### Text provided
***
A next-gen CoW filesystem enters the mainline

Super CoW

© Photo by Anand Thakur on Unsplash

© Photo by Anand Thakur on Unsplash

Article from Issue 298/2025
Author(s):

Bcachefs is a next-generation Linux filesystem that merges into the kernel, offering a feature-complete, high-performance copy-on-write design for scalable, reliable storage.

In the world of Linux filesystems, finding the perfect balance between performance and advanced features has long been a challenge. Traditional workhorses such as ext4 and XFS deliver speed and stability but lack modern capabilities, whereas feature-rich alternatives such as Btrfs and ZFS come with complexity and caveats. Bcachefs [1] – merged into the Linux kernel 6.7 – promises the best of both worlds, aiming to marry the reliability and powerful features of ZFS/Btrfs with the efficiency of ext4/XFS. Bcachefs is a copy-on-write (CoW) filesystem designed for robustness without sacrificing speed. The bcachefs filesystem offers native support for checksumming, compression, encryption, snapshots, tiered storage, and multi-device configurations, all the while delivering consistent low-latency performance and robust data integrity.

Bcachefs developer Kent Overstreet has had some high-profile battles with Linus Torvalds, and the status of future kernel support keeps changing depending on who you talk to and when you talk to them. Linus has stated that the kernel will be "parting ways" with bcachefs in version 6.17 [2]. As of this writing, though, bcachefs is included in the current Linux kernel, and support could continue if the antagonists resolve their differences. Whether or not bcachefs continues as an active part of the kernel, it is still worth a look as an example of how the world of the Linux filesystem keeps evolving.

Architecture and Features

Bcachefs was built from the ground up to be a next-generation CoW filesystem that won't eat your data. Its core design inherits concepts from the earlier bcache block-layer cache, with which it originally shared much code, evolving that prototype into a full POSIX-compatible filesystem. Bcachefs uses CoW semantics similar to Btrfs and ZFS – data and metadata are never overwritten in place, enabling atomic updates and consistent snapshots. All modifications are written to new locations, which not only facilitates reliability but also allows features such as snapshotting and reflinking (efficiently copying or cloning files) by design.

B-Tree Storage Engine

Internally, bcachefs is structured around a highly optimized B-tree. In fact, its on-disk format is essentially a key-value store acting as the filesystem's database. Unusually large B-tree node sizes (256KiB by default) are used and each node is log-structured internally. This hybrid approach reduces write amplification because updates can be buffered and coalesced in these large nodes, minimizing the need to rewrite entire metadata blocks on every change. The B-tree design, combined with a sophisticated transaction model and fine-grained locking, yields low tail-latency for I/O operations. In practice, bcachefs's write performance is remarkably consistent, avoiding the long latency outliers that sometimes plague other filesystems under heavy load. The CoW mechanics and a bucket-based allocator are also leveraged to implement a form of RAID that claims to avoid the notorious "write hole" problem (data inconsistency during partial writes in RAID 5/6) and prevent I/O fragmentation when using multiple devices.
***
### Given data
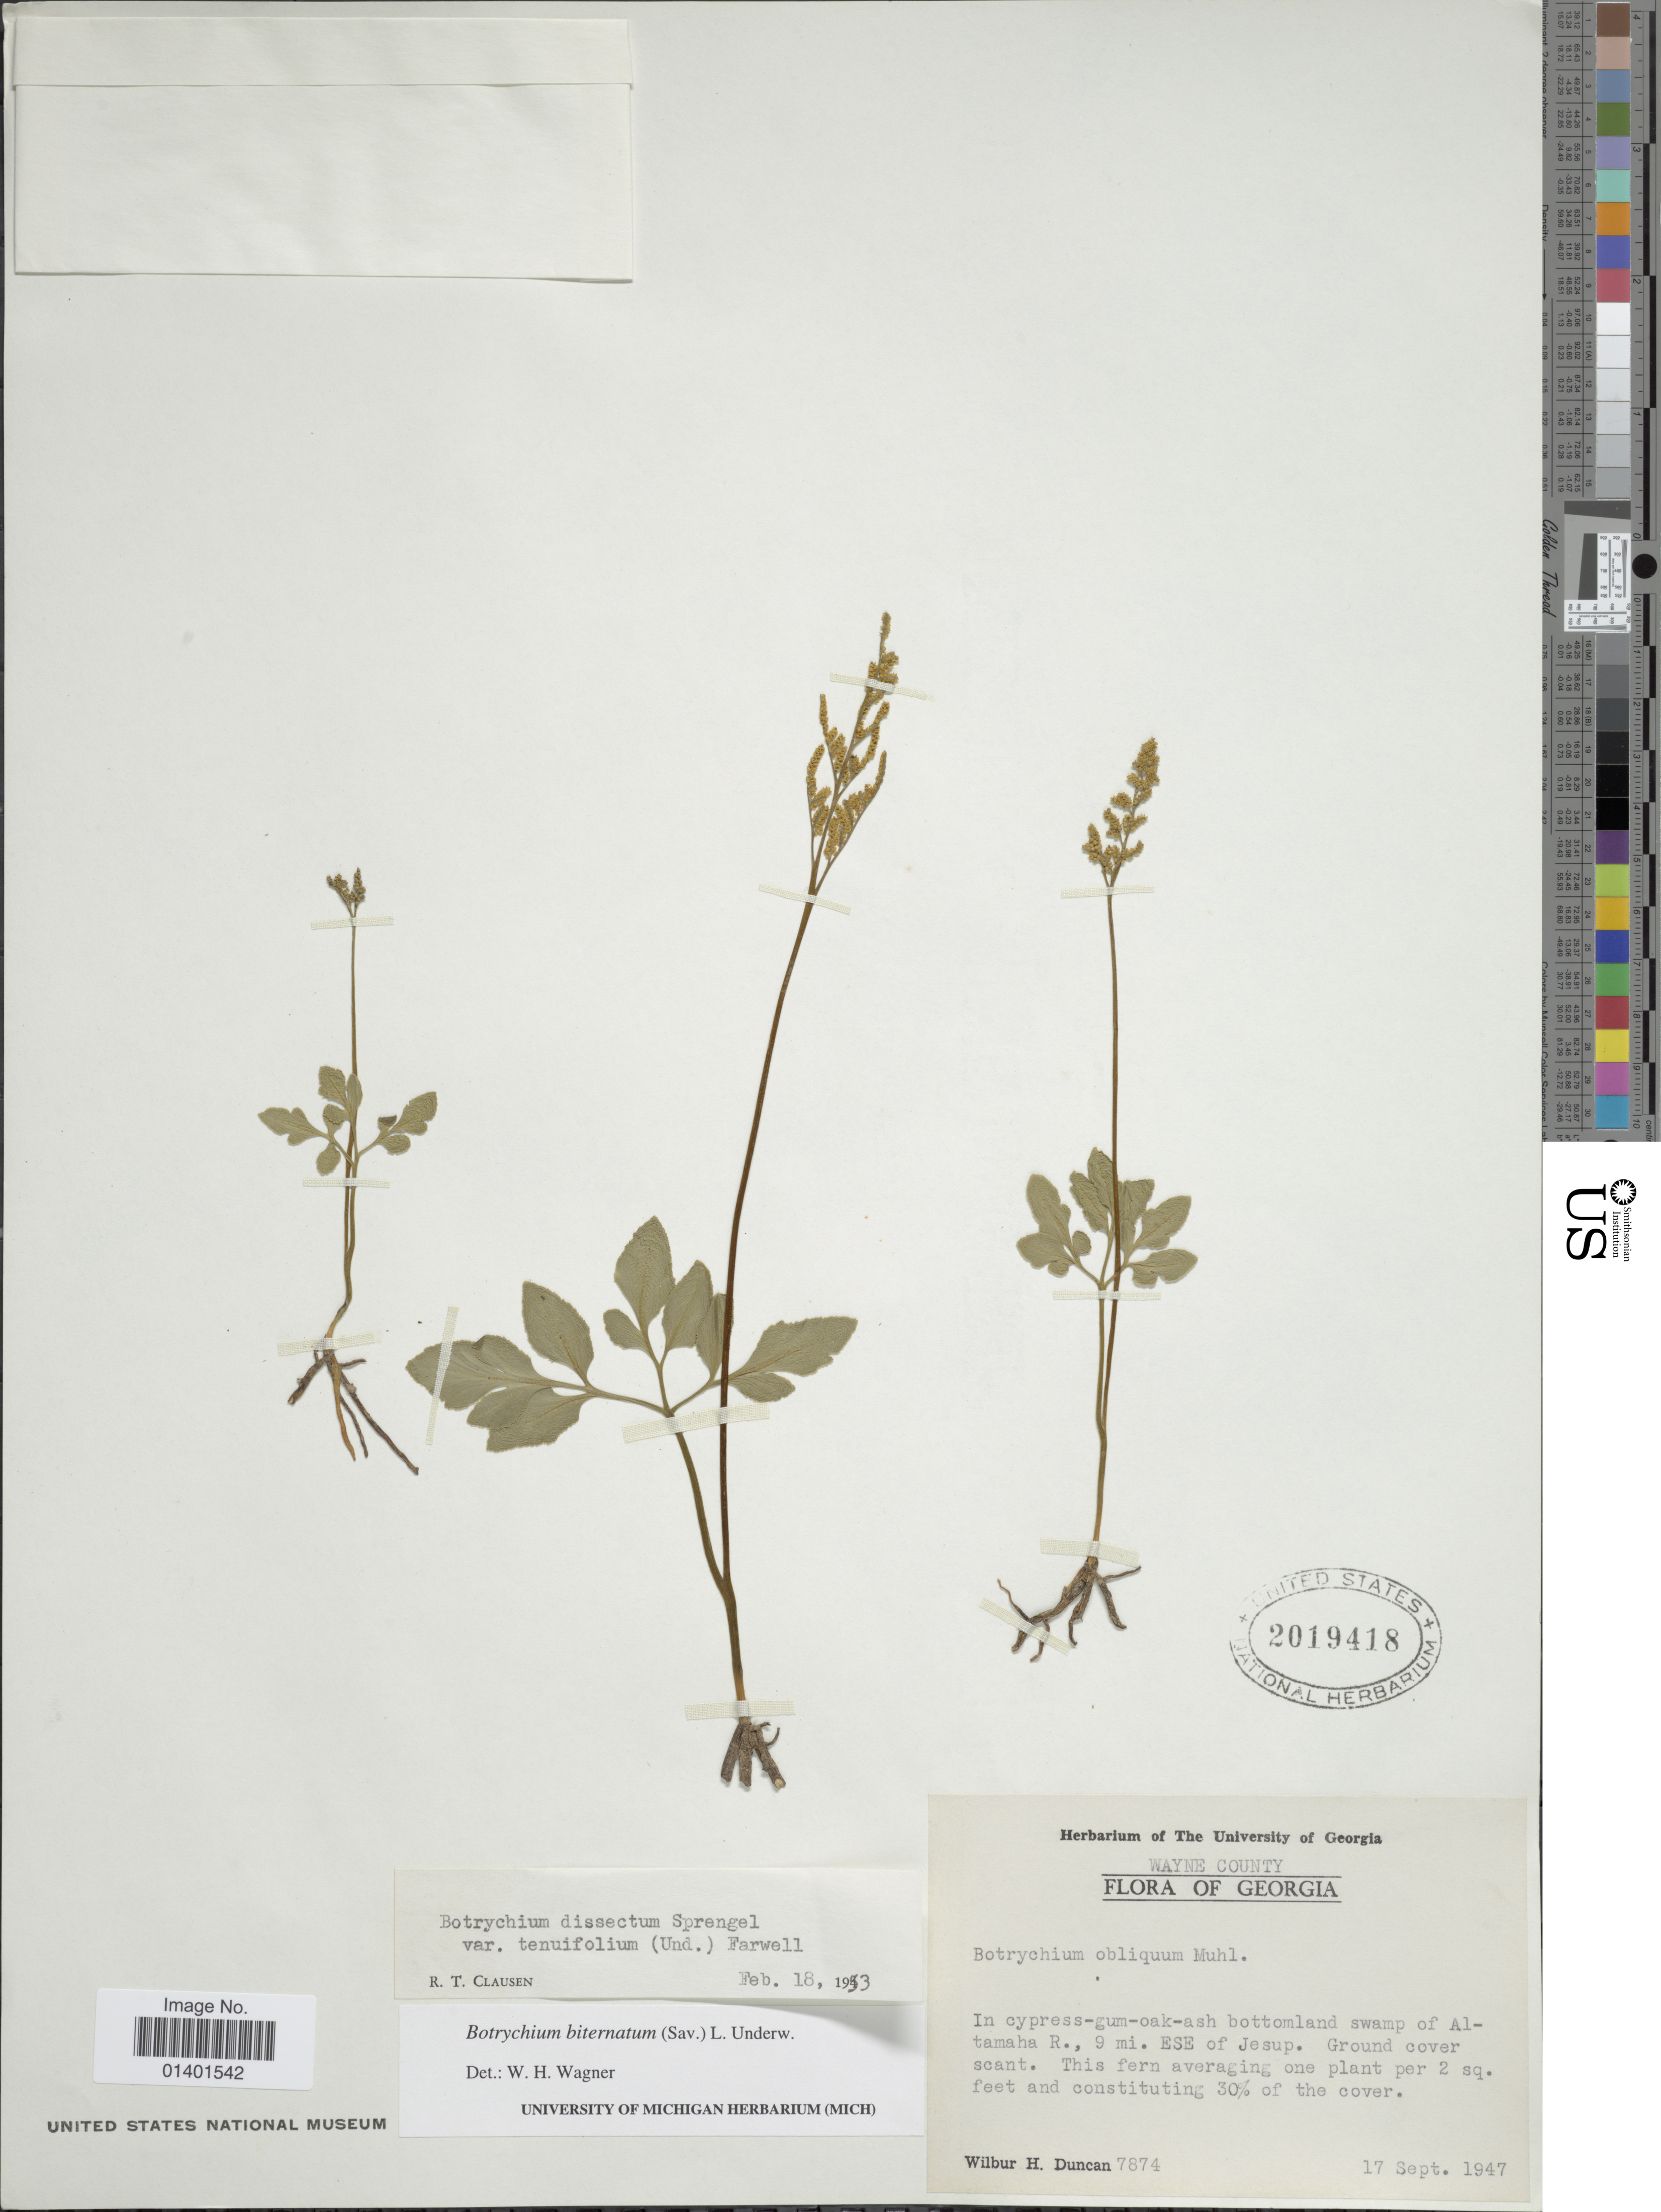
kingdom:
***
### Exercise set
1. Answer these questions from the bcachefs article:
(a) Which Linux kernel version was bcachefs merged into?
(b) What is the default B-tree node size in bcachefs?
(c) From which earlier block-layer cache does bcachefs inherit its core design concepts?
2. Continue the bcachefs article from the point where it stops.

### Exercise responses
1.
(a) Linux kernel 6.7
(b) 256KiB
(c) bcache

2.
Complete Feature Set

One of Bcachefs's goals is to provide the full set of features expected from a modern filesystem. It includes native support for:

  • CoW with full data and metadata checksumming: Every block and metadata record can be checksummed (CRC32C by default, with 64-bit and other algorithms available) to detect corruption. This is similar to ZFS and Btrfs, meaning bcachefs can catch silent data corruption and is capable of self-healing when used with redundant copies.
  • Integrated compression: Bcachefs supports transparent compression of data with multiple algorithms (LZ4, zlib/Deflate, and Zstandard), configurable per filesystem or even per file. Compression can improve storage efficiency and I/O throughput for suitable data, much like on Btrfs and ZFS.
  • Encryption: Unlike Btrfs (which infamously promised encryption for years but never delivered), bcachefs offers built-in whole-filesystem encryption using modern ciphers (ChaCha20-Poly1305). This allows data at rest to be secured without relying on LUKS or other layers.
  • Multiple device support and scaling: Bcachefs can span multiple block devices in a single filesystem, supporting flexible configurations akin to software RAID. It natively handles replication (e.g., mirroring data across devices) and even has experimental erasure coding for efficient storage redundancy (though the latter is not yet marked stable). By default, data is striped across devices for performance (similar to RAID 0) and with replication settings it can emulate RAID 1, RAID 10, and so on.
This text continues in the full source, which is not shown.